En matière d'influences, il convient également d'évoquer celles, plus générales, du folklore auquel Ghelderode se référa à maintes reprises (kermesse, ommegang, bernement, etc.), de la Flandre des XVIe et XVIIe siècles qu'il utilisa comme toile de fond pour ses pièces "historiques", mais aussi du rituel religieux qu'il affectionnait : cloches, encens, processions… 
 
Ouvrages ou articles à consulter : 
 
  • David I. Grossvogel, Le Bruit et la Couleur (article), in Marginales. Ghelderode, nos 112-113, mai 1967, Bruxelles, pp. 98-102. 
  • Stephen A. Canfield, Cruauté, langage et mise en scène : théorie et technique artaudienne dans " L'École des bouffons " de Michel de Ghelderode (article), in Revue d'Histoire du Théâtre, 39e année, 1987, Société d'Histoire du Théâtre, Paris, pp. 209-218. 
  • Anca Maniutiu, L'École de la cruauté (article), in Michel de Ghelderode… Trente ans après, (actes du troisième Colloque international de Cluj-Napoca : 22-24 octobre 1992), Rodica Lascu-Pop et Rodica Baconsky, Cluj-Napoca, 1995, pp. 185-194. 
  • Roland Beyen, La Flandre de Ghelderode (article), in Le Journal des Livres, n° 7, octobre 1982, Ghislain Cotton, Braine-le-Château, pp. 9-10. 
  • Jean Francis, Le Folklore, source d'inspiration de Ghelderode (article), in Michel de Ghelderode, dramaturge et conteur, (actes du Colloque de Bruxelles : 22-23 octobre 1982), Éditions de l'Université libre de Bruxelles, Bruxelles, 1983, pp. 119-128. 
  • Dinu Cernescu, Ghelderode et Shakespeare (article), in Michel de Ghelderode et le Théâtre contemporain, (actes du Congrès international de Gênes : 22-25 novembre 1978), Société internationale des études sur Michel de Ghelderode, Bruxelles, 1980, pp. 295-299. 

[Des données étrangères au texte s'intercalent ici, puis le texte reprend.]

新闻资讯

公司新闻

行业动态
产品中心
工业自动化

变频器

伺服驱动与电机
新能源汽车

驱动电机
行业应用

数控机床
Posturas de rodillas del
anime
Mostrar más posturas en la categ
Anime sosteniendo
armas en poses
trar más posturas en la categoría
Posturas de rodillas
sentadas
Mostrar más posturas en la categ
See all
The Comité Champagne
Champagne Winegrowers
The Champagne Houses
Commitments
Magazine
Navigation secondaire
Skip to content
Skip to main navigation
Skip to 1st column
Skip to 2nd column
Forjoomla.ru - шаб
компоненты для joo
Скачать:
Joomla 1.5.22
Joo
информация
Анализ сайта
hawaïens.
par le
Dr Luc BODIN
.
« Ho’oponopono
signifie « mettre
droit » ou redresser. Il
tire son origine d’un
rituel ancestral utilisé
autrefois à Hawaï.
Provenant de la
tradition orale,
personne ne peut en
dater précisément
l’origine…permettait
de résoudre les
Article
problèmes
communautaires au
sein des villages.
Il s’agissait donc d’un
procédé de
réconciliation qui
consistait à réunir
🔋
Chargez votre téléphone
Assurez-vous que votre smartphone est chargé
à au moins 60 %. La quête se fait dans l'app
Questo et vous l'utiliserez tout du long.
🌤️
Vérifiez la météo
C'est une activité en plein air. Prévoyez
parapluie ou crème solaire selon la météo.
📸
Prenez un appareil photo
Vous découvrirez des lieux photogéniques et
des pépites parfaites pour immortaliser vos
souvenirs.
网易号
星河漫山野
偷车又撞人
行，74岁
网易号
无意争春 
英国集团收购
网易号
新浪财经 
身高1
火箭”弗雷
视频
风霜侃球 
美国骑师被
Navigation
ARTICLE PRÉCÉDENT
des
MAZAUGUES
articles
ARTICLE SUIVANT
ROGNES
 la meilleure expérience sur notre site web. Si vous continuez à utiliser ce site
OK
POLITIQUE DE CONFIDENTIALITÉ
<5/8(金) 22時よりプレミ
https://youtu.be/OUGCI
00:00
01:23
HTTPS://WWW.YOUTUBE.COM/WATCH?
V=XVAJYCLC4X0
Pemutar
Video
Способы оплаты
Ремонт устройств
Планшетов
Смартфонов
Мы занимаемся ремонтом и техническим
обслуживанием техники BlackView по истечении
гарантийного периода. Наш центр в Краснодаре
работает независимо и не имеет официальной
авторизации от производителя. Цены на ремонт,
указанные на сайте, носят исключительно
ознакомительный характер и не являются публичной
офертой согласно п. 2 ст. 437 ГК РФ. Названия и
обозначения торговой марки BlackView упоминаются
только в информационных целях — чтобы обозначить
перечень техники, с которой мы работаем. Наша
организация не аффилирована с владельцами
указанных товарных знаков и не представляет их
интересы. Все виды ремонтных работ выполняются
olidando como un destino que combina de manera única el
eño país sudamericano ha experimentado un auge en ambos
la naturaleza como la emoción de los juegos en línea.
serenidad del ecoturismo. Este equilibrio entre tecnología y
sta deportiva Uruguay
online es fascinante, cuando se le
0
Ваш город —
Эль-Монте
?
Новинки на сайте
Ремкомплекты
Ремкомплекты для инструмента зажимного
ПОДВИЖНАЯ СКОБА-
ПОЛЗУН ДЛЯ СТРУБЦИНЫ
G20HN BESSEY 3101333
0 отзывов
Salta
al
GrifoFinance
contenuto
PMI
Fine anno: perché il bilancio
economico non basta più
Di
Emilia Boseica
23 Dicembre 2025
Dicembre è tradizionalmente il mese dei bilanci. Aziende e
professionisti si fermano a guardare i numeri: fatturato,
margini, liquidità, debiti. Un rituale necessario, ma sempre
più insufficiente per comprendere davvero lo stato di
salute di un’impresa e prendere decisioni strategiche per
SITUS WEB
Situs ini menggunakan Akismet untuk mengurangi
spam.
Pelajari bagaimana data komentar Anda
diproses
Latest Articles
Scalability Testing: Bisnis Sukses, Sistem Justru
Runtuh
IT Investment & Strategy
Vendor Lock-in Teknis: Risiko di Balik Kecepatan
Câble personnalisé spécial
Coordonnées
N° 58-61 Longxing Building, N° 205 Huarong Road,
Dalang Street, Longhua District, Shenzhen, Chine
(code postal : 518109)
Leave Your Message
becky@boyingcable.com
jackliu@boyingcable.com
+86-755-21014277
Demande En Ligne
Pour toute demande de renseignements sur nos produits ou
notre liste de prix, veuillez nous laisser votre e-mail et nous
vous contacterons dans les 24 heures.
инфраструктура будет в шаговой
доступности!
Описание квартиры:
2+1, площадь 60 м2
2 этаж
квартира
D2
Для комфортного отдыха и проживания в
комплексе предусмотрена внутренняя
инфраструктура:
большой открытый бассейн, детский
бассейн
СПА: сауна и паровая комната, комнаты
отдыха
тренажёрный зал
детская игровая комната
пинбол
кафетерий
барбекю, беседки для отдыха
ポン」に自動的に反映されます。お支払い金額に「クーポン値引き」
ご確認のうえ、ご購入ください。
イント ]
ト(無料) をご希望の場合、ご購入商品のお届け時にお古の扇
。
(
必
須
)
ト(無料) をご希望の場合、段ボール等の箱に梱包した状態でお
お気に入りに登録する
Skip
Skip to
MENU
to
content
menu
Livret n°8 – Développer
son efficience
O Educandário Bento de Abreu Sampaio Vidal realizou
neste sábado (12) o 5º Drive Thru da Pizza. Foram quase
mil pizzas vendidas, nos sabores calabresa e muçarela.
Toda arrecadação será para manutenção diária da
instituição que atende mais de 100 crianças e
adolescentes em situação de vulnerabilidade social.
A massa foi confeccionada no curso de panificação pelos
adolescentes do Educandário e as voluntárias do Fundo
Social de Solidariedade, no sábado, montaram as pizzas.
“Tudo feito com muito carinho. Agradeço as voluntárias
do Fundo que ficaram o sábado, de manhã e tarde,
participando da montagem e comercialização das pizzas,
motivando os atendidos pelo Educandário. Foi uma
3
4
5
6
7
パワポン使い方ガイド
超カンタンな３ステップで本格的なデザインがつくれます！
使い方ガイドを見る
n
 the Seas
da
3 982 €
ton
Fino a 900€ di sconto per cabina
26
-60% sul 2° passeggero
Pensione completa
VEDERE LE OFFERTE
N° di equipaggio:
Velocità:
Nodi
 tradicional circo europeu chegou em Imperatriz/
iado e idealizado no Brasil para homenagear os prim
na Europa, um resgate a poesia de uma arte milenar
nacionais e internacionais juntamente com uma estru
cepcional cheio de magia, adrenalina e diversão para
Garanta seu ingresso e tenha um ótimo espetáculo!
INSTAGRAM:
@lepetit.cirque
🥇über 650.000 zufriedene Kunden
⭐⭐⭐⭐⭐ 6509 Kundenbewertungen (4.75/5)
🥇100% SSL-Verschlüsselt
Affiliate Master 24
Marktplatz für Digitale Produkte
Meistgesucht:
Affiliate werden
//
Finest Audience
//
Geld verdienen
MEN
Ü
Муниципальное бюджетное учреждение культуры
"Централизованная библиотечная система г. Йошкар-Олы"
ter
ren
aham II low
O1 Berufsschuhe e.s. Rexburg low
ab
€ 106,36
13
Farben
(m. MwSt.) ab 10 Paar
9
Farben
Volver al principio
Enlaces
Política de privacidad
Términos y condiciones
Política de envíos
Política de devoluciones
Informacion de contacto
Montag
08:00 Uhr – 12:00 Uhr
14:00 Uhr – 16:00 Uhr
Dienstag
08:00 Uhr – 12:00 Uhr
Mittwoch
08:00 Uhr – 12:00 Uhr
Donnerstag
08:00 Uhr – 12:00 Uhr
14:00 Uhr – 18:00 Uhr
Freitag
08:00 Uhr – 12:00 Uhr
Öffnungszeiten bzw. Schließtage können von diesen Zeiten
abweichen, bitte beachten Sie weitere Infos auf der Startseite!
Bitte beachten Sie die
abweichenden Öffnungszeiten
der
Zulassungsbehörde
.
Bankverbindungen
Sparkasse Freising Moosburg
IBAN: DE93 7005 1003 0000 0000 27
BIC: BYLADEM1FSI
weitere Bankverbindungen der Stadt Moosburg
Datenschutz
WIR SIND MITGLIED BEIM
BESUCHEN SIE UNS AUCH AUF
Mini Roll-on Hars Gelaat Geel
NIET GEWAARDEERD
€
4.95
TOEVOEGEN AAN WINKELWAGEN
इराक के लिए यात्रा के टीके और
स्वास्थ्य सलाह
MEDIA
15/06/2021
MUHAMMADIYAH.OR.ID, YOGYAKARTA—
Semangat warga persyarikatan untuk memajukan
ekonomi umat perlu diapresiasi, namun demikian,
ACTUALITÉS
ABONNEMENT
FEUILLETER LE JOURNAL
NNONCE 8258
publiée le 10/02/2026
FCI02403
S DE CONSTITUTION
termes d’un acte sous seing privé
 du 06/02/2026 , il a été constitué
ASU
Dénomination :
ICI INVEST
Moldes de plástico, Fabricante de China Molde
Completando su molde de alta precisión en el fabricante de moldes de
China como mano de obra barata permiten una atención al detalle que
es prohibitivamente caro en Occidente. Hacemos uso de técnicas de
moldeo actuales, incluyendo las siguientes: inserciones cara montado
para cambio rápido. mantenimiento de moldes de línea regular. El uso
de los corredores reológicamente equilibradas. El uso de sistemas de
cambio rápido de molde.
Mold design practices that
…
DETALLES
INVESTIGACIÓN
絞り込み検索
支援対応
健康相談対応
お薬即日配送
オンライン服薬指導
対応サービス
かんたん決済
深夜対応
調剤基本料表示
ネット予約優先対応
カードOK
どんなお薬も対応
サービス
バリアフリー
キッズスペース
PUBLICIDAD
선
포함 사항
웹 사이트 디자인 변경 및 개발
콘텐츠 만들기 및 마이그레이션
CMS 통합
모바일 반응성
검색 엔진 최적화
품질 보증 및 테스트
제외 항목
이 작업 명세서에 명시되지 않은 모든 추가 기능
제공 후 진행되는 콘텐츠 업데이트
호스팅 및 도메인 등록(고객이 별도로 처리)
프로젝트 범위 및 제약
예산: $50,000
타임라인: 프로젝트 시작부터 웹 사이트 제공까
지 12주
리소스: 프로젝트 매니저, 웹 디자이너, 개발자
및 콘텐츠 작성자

  • Juliette Decreus, Idées et Thèmes baudelairiens dans le théâtre de Michel de Ghelderode (article), in Michel de Ghelderode et le Théâtre contemporain, (actes du Congrès international de Gênes : 22-25 novembre 1978), Société internationale des études sur Michel de Ghelderode, Bruxelles, 1980, pp. 177-190. 
  • Raoul Mélignon, Michel de Ghelderode. Ses sources élizabéthaines et espagnoles du Siècle d'or (mémoire de licence), ULG, 1968, 100 pg.